Several countries submit objections to IOTC dFAD ban, exempting them from new rules

A fishing vessel utilizing a dFAD

Several nations that are members of the Indian Ocean Tuna Commission (IOTC) have submitted official objections that will exempt them from complying with a recently passed measure restricting the use of drifting fish-aggregating devices (dFADs). 

A contentions special session of the IOTC recently passed Measure 23-02, governing the use of dFADs. Specifically, the measure would create a dFAD register with a unique identifying number for each dFAD; reduce the maximum number of instrumented dFADs from 300 to 250 on 1 January, 2024, and to 200 from 1 January 2026; and implement a 72-day dFAD closure period during which dFADs could not be deployed, fished on, or maintained.

It also requires countries to prepare management plans describing how they will reduce the capture of juvenile tuna and non-target species, how they will prevent the loss or abandonment of dFADs, and would restrict parties to only one supply-and-support vessel by 1 July, 2024.

The measure was passed on 5 February by majority vote, which is unusual for a regional fishery management organization. Since participating countries have the ability to opt out of measures they disagree with, proposals are typically adopted by unanimous agreement after reaching a consensus through compromise to ensure compliance. As a result, strong conservation measures are often watered down in the process

Multiple countries have been fighting against stricter dFAD rules for years, and if more than a third of the commission’s 30 contracting countries object, non-objecting members will also not be bound by the measure, effectively rendering it an opt-in requirement.

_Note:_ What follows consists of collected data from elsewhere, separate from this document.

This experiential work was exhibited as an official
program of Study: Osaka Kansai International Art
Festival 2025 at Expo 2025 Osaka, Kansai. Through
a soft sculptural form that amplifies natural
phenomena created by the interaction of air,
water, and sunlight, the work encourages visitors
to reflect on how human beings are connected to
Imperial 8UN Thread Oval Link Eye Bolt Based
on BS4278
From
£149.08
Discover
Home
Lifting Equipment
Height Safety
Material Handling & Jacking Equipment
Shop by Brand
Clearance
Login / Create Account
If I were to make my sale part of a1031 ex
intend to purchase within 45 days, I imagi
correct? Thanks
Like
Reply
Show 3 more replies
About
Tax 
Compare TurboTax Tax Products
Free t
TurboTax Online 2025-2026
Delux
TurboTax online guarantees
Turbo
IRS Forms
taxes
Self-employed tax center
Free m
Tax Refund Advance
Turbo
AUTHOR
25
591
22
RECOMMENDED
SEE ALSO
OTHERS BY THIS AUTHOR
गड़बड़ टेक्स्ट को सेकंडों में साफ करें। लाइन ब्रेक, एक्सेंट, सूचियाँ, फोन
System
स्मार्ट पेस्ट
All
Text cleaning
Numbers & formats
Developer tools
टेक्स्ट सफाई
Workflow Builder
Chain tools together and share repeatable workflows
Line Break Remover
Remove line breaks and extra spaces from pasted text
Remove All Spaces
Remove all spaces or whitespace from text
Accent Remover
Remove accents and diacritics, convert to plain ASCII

The dispute highlights the weaknesses of the consensus-based governance system used by RFMOs. Avoiding such scenarios is the main reason many NGOs are pushing for harvest strategies and management strategy evaluations (MSEs). A harvest strategy is a pre-agreed framework for making fisheries management decisions, such as setting quotas, and an MSE as a tool that scientists and managers can use to simulate the workings of a fisheries system and test whether potential harvest strategies can achieve pre-agreed management objectives.

A number of RFMOs adopted harvest strategies and MSEs in 2022, however they are typically used for setting total allowable catch (TAC), while the newly passed measure at the IOTC deals with the management of dFADS.

A dFAD typically consists of a floating raft equipped with a GPS device above, and a long “tail” made of ropes or disused netting tied up below. The devices are problematic because they attract juvenile fish and bycatch species, and are responsible for entangling deaths of sharks and turtles. When abandoned or lost, they can run aground and damage coral reefs and pollute remote beaches.

An April 2022 study published in Nature Sustainability (Imzilen et al.) titled “Recovery at sea of abandoned, lost, or discarded drifting fish aggregating devices” analyzed more than 80,000 dFAD trajectories in the Indian and Atlantic oceans from 2012 to 2018, and found that more than 40 percent of dFADs ultimately drifted away from fishing grounds, becoming abandoned, lost, or discarded.

Modern dFADs are equipped with a solar-powered GPS device and a fish-finder to report their location and the amount of fish gathered under them. Support vessels manage the deployment and retrieval of the dFADs, so that fishing vessels can concentrate on fishing. Thus, a system to recover them is possible, but the companies that deploy them may find it uneconomical to retrieve dFADs that have been carried far away, or that don’t have a large enough concentration of fish to set on.

Reducing the number of dFADs and the length of the closure period have proven to be the most-controversial parts of the proposal, as they pit the E.U. (mainly Spain and France) and their small island-nation processing partners against the coastal states. E.U. purse-seiners rely heavily on dFADs, while coastal states tend to use stationary anchored FADs or other methods like pole-and-line fishing. Thus, the burden of the new measure can be seen as falling disproportionately on the E.U. and its partner processors.

The Seychelles, home to a Thai Union canning factory that employs thousands of workers, voted against the measure, saying it was not science-based. The 72-day closure period is actually the default term in the event that the IOTC Scientific Committee is unable to make a recommendation for an appropriate term at the commission’s 28th Session in 2024, or the parties are unable to agree on one. The measure also exempts the exclusive economic zones (EEZs) of developing-island states, so dFADs can be used within their EEZs even during the closure period.

Under Article IX(5) of the IOTC Agreement, contracting parties can raise objections to an IOTC decision within 120 days of being notified of it by the IOTC Executive Secretary. All measures are binding if no objection is raised, or any objections are subsequently withdrawn. Parties that have already submitted objections include Oman, the Comoros, Kenya, and Somalia. The E.U. has not yet objected.

“Comoros emphasizes the unbalanced nature of several provisions of Resolution 23-02 that place a disproportionate burden on the purse seine fleet and on the Indian Ocean small island countries [that] depend on this fishery, not commensurate with the efforts required from fleets using anchored FADs or other gears whose impacts on the resource and the environment are equally important,” Comoros Delegation Head Said Bona wrote in the country's formal objection letter.